Encke’s Comet on November 9, 1871: a telescopic drawing by J. Carpenter. North is at the top.
1978
L. Kresak presented a case for the Tunguska meteor being 'associated' with, and possibly a fragment of, the short-period Encke's Comet. The β-Taurid meteor shower, whose parent is Encke, reached a peak on June 30, 1908.
1983
Zdenek Sekanina considered that the Tunguska object had been an asteroid 90 to 190 metres across. It moved from a direction nearly 110 degrees east of north, about 5 degrees above the horizon, at a velocity of about 108,000 km/h, and exploded, once, about 8 kilometres above the ground with a force in excess of 12 megatons.
1991
Andrei Ol'khovatov, in the Izvestia Academy of Science, described his hypothesis that the Tunguska explosion was caused by a 'geometeor', created by unknown meteorological and geological processes.
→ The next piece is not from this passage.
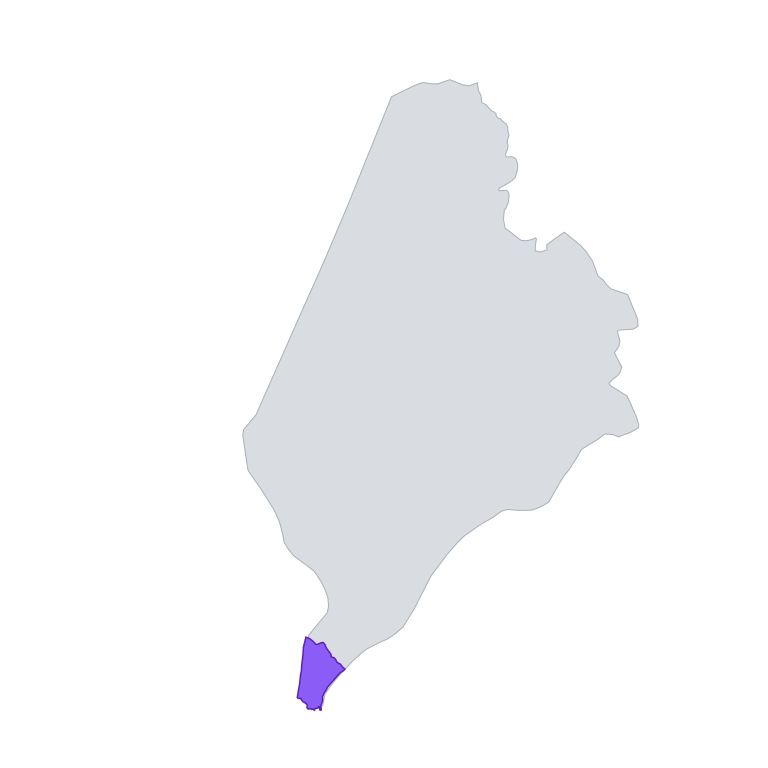 Al-Malikeyyeh, Hasaka (Al Haksa), Syria shown in context, rotated 145°
{"feature_id": "27442178B99216687489351", "entity_name": "Al-Malikeyyeh", "entity_type": "district", "adm_level": 2, "iso_a3": "SYR", "parent_name": "Syria", "parent_adm1": "Hasaka (Al Haksa)", "projection": "mercator", "projection_center": [42.113, 36.959], "detail": "fine", "context": "in_parent", "style": "filled", "palette": "violet", "viewbox_px": 768, "rotation_deg": 145, "n_neighbors": 0, "source": "geoboundaries", "source_scale": "gbopen_adm2", "svg_char_len": 4265}
<svg xmlns="http://www.w3.org/2000/svg" viewBox="0 0 768 768"><g transform="rotate(145 384 384)"><path d="M142.9,285.5L148.6,286.1L160.7,293.4L162.7,293.2L166.3,283.5L169.9,280.2L177.4,277.3L179.5,261.6L183.0,258.6L187.2,256.9L193.6,256.6L199.3,255.7L199.6,252.9L191.8,234.7L192.5,230.1L196.3,211.7L198.7,204.4L200.9,202.1L209.9,203.0L222.4,206.3L225.7,211.6L231.8,216.3L241.0,216.0L251.6,216.8L259.9,217.1L266.5,213.8L281.4,207.7L288.8,205.6L295.5,202.8L317.1,192.7L325.7,193.5L331.7,194.8L336.2,196.4L346.4,203.4L354.8,210.4L360.7,212.4L371.2,212.3L386.5,213.6L405.4,213.5L416.3,211.6L430.4,208.1L455.3,199.9L488.2,182.5L507.6,174.1L515.9,173.1L526.8,173.0L537.6,175.2L549.9,176.8L555.6,176.7L568.9,174.9L586.2,171.4L597.1,168.5L610.2,163.8L618.4,156.0L621.0,155.1L624.4,156.6L626.0,157.1L629.3,161.6L632.8,173.1L632.8,174.4L632.2,177.6L623.6,187.1L612.0,199.9L603.7,207.9L589.6,221.5L579.1,224.4L561.4,229.3L556.7,234.0L552.3,241.7L549.7,252.1L548.9,258.6L548.5,270.8L552.6,283.4L556.6,295.4L557.1,303.4L556.7,311.2L552.9,319.6L548.7,331.1L546.3,344.0L545.0,368.2L545.0,388.7L544.6,392.0L537.4,406.5L528.9,423.3L524.9,427.2L506.3,432.2L486.0,444.6L463.3,458.3L442.7,470.7L421.1,483.8L398.7,497.3L382.6,506.9L361.2,519.8L341.6,532.1L321.8,544.5L306.8,554.0L283.9,568.9L270.6,577.6L250.9,590.4L233.5,601.7L213.0,615.0L187.3,611.0L179.2,608.7L172.6,602.4L167.7,599.0L155.5,595.5L147.7,583.6L143.1,579.3L134.9,577.4L138.4,569.7L139.1,564.7L142.5,558.5L140.4,554.5L139.3,545.9L137.8,543.7L137.2,541.5L138.4,538.7L137.9,535.9L136.5,534.6L135.9,530.3L134.7,527.2L135.3,523.3L137.1,520.8L139.0,515.9L141.1,514.4L144.6,511.4L145.5,508.2L148.6,505.1L152.7,502.5L153.6,500.5L153.1,499.3L148.9,497.0L146.7,493.0L148.6,487.1L150.0,485.2L152.5,482.4L158.0,478.0L162.4,477.3L166.1,477.3L172.5,477.7L177.4,478.4L178.7,477.3L178.5,475.9L172.4,472.3L172.1,469.5L173.6,466.4L177.9,461.6L183.1,458.1L185.7,457.5L191.6,450.4L195.4,442.4L189.3,423.0L185.6,419.9L179.6,417.3L176.0,416.9L175.8,415.6L180.5,410.7L183.8,406.4L180.1,402.3L173.5,400.4L171.0,404.6L162.5,405.0L149.2,404.9L143.4,384.4L142.5,375.5L142.7,365.1L146.7,350.0L144.8,343.0L144.7,338.2L143.6,331.7L133.2,317.7L138.9,291.8L142.9,285.5Z" fill="#d9dde1" stroke="#a8b0b8" stroke-width="1"/><path d="M593.2,221.4L594.2,220.5L595.5,219.4L596.1,218.8L601.0,214.6L602.8,212.3L604.9,209.6L607.9,206.1L608.2,205.8L608.5,205.5L610.3,203.5L610.5,203.3L610.6,203.2L610.8,203.0L612.1,201.6L612.6,201.0L614.8,198.2L616.0,196.6L618.4,194.3L618.8,194.0L618.9,193.9L619.0,193.8L621.0,191.5L624.5,187.5L624.5,187.4L625.4,186.5L625.7,186.2L626.4,185.5L631.2,180.7L634.8,177.0L634.8,176.4L634.6,175.8L634.5,175.6L633.9,175.1L633.4,174.9L633.3,174.7L633.1,174.5L633.1,174.4L632.7,174.2L632.4,174.1L632.6,173.3L632.8,171.8L632.7,171.4L632.7,171.1L632.6,170.5L632.6,170.1L632.3,169.6L632.1,169.3L632.0,169.1L631.9,168.9L631.2,166.8L631.1,166.5L631.0,165.7L631.4,164.4L631.9,163.9L632.6,163.4L632.7,163.1L632.8,162.7L632.7,161.8L632.6,161.6L632.1,160.9L631.0,160.6L630.9,160.5L630.5,160.1L630.0,159.0L629.6,158.8L628.9,158.6L628.6,158.2L628.4,157.3L628.1,156.9L628.0,156.7L627.2,157.2L627.0,157.3L626.9,157.4L626.5,157.6L626.3,157.6L625.9,157.6L625.7,157.4L625.5,157.2L625.0,156.9L624.4,156.7L624.2,156.7L623.8,156.7L623.4,156.7L622.8,157.1L622.7,157.1L622.4,157.0L622.3,156.9L622.2,156.7L622.2,156.4L622.9,155.1L623.0,155.0L623.3,154.1L623.3,153.5L623.4,153.4L623.2,153.2L622.8,153.1L622.7,153.0L622.4,153.1L622.2,153.2L622.0,153.4L621.6,154.4L621.4,154.9L620.3,156.6L619.8,157.0L619.6,157.2L618.7,157.8L617.3,158.7L616.9,159.1L616.2,159.7L615.4,160.5L615.2,160.7L615.0,160.9L614.9,161.0L614.2,162.5L613.9,162.9L613.7,163.2L611.6,164.2L611.1,164.7L610.7,164.9L610.0,165.4L607.0,166.5L606.9,166.5L606.5,166.7L605.7,167.2L603.8,168.2L600.7,169.0L597.5,169.8L595.9,170.1L594.3,170.5L590.5,171.5L589.3,171.7L587.3,172.2L586.2,172.4L585.1,172.6L582.6,172.5L581.9,172.5L579.7,172.7L579.5,172.8L580.3,176.1L580.4,179.5L581.9,182.5L582.0,184.4L581.6,185.8L581.9,188.4L583.7,190.7L582.5,193.0L582.5,195.7L582.7,200.0L582.4,202.0L581.8,204.5L582.0,206.9L582.9,207.7L584.5,208.2L586.1,208.5L588.6,209.2L589.1,209.7L589.3,210.8L589.7,213.6L590.3,216.0L591.3,218.8L593.1,221.2L593.2,221.4Z" fill="#8b5cf6" stroke="#5b21b6" stroke-width="1.5"/></g></svg>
The explosion was preceded by meteor-like objects which. in the geometer hypothesis, were actually formed in the Earth's atmosphere and resembled ball lightning.
1993
Christopher Chyba, Kevin Zahnle and Paul Thomas used computer simulations of the blown-down tree pattern at Tunguska to estimate the size of the explosion at about 15 megatons, 8 kilometres up. They ruled out comet nuclei and carbonaceous meteorites as the cause, which would explode too high in the atmosphere. An iron meteorite would strike the earth, forming a crater. Only a stony meteorite 'would create a Tunguska-like situation'.
2002 Tuesday, September 24
Near the Vitim River, Siberia. About 11.50 p.m. USAF satellites detected a meteor fireball and explosion. Explosive sounds were heard up to 60 kilometres away.
2002 October
Scientists from Irkutsk reached the area of the Vitim River fall but were unable to locate the impact site at 58° 9' N., 113° 21' E. Witnesses had seen a 'sphere with a tail'.
2003 May
An expedition reached the Vitim River impact site and found that 100 square kilometres of the taiga were flattened. A few kilometres away about 20 small craters, up to 20 metres across, were discovered.